# Dataset excerpts:
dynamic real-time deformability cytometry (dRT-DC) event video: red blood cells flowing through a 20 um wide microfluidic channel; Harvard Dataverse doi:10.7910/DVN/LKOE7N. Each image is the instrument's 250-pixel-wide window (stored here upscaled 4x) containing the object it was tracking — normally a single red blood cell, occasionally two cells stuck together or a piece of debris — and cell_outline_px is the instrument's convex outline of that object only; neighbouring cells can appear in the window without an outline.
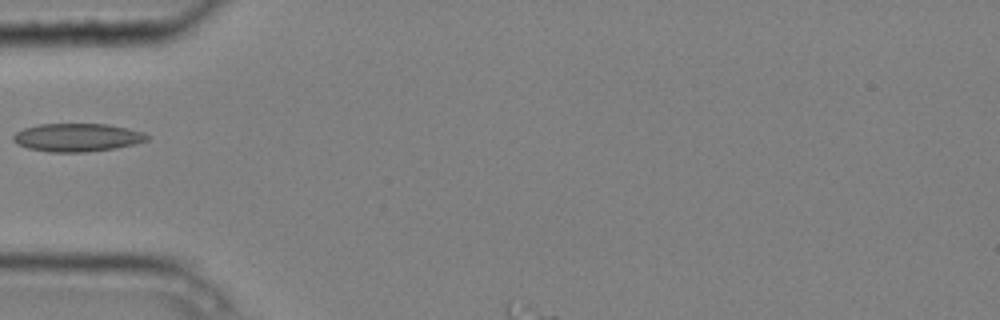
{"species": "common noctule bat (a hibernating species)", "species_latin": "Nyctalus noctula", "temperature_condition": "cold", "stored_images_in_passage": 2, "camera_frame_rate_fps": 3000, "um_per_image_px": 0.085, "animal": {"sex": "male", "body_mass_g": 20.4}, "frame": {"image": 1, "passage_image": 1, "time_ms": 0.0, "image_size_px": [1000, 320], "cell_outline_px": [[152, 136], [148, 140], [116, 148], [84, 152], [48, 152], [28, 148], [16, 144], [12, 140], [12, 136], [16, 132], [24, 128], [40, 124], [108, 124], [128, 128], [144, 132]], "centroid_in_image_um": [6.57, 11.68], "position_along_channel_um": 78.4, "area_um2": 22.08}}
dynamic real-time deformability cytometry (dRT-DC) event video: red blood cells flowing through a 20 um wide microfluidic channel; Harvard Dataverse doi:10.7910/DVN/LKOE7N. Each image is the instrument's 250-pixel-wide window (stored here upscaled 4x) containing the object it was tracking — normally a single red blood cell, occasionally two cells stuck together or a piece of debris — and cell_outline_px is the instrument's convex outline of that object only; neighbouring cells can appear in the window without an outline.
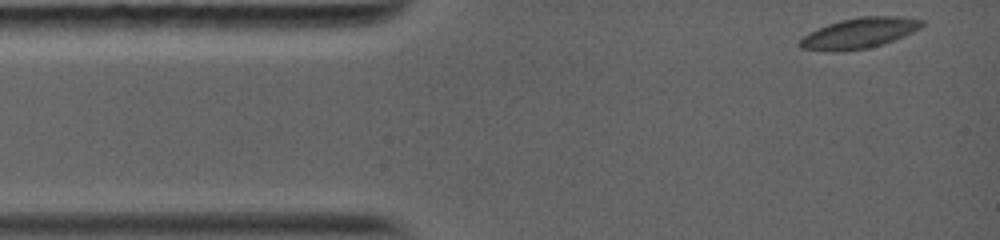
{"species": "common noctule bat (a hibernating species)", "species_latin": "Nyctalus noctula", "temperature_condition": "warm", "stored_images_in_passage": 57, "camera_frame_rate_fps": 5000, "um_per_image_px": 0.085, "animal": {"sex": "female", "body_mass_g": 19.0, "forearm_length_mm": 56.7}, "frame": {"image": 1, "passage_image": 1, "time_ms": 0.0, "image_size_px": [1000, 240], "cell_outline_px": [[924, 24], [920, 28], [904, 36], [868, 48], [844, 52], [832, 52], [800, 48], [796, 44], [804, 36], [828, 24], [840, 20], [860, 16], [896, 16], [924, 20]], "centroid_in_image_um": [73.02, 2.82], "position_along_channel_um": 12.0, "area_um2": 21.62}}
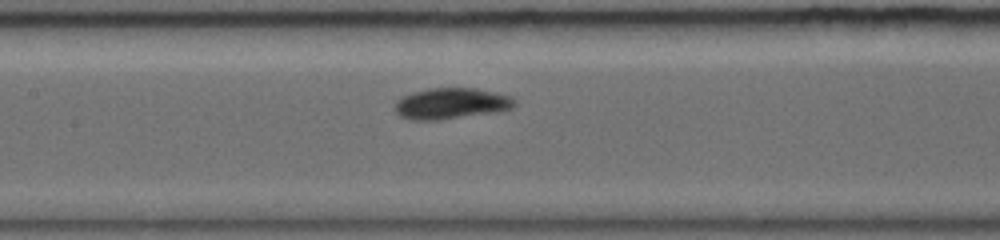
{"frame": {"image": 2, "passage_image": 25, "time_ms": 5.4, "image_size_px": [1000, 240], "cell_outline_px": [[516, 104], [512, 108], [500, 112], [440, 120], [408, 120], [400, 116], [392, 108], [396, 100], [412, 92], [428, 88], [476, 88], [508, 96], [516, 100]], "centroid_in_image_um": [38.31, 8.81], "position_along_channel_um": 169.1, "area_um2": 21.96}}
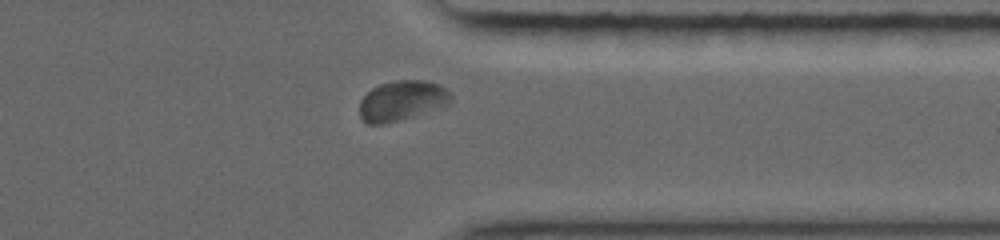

# Stated exercise:
Return every line of the records exactly as given, pictures excluded.

# Task solution:
dynamic real-time deformability cytometry (dRT-DC) event video: red blood cells flowing through a 20 um wide microfluidic channel; Harvard Dataverse doi:10.7910/DVN/LKOE7N. Each image is the instrument's 250-pixel-wide window (stored here upscaled 4x) containing the object it was tracking — normally a single red blood cell, occasionally two cells stuck together or a piece of debris — and cell_outline_px is the instrument's convex outline of that object only; neighbouring cells can appear in the window without an outline.
{"species": "common noctule bat (a hibernating species)", "species_latin": "Nyctalus noctula", "temperature_condition": "cold", "stored_images_in_passage": 2, "camera_frame_rate_fps": 3000, "um_per_image_px": 0.085, "animal": {"sex": "male", "body_mass_g": 20.4}, "frame": {"image": 1, "passage_image": 1, "time_ms": 0.0, "image_size_px": [1000, 320], "cell_outline_px": [[152, 136], [148, 140], [116, 148], [84, 152], [48, 152], [28, 148], [16, 144], [12, 140], [12, 136], [16, 132], [24, 128], [40, 124], [108, 124], [128, 128], [144, 132]], "centroid_in_image_um": [6.57, 11.68], "position_along_channel_um": 78.4, "area_um2": 22.08}}
dynamic real-time deformability cytometry (dRT-DC) event video: red blood cells flowing through a 20 um wide microfluidic channel; Harvard Dataverse doi:10.7910/DVN/LKOE7N. Each image is the instrument's 250-pixel-wide window (stored here upscaled 4x) containing the object it was tracking — normally a single red blood cell, occasionally two cells stuck together or a piece of debris — and cell_outline_px is the instrument's convex outline of that object only; neighbouring cells can appear in the window without an outline.
{"species": "common noctule bat (a hibernating species)", "species_latin": "Nyctalus noctula", "temperature_condition": "warm", "stored_images_in_passage": 57, "camera_frame_rate_fps": 5000, "um_per_image_px": 0.085, "animal": {"sex": "female", "body_mass_g": 19.0, "forearm_length_mm": 56.7}, "frame": {"image": 1, "passage_image": 1, "time_ms": 0.0, "image_size_px": [1000, 240], "cell_outline_px": [[924, 24], [920, 28], [904, 36], [868, 48], [844, 52], [832, 52], [800, 48], [796, 44], [804, 36], [828, 24], [840, 20], [860, 16], [896, 16], [924, 20]], "centroid_in_image_um": [73.02, 2.82], "position_along_channel_um": 12.0, "area_um2": 21.62}}
{"frame": {"image": 2, "passage_image": 25, "time_ms": 5.4, "image_size_px": [1000, 240], "cell_outline_px": [[516, 104], [512, 108], [500, 112], [440, 120], [408, 120], [400, 116], [392, 108], [396, 100], [412, 92], [428, 88], [476, 88], [508, 96], [516, 100]], "centroid_in_image_um": [38.31, 8.81], "position_along_channel_um": 169.1, "area_um2": 21.96}}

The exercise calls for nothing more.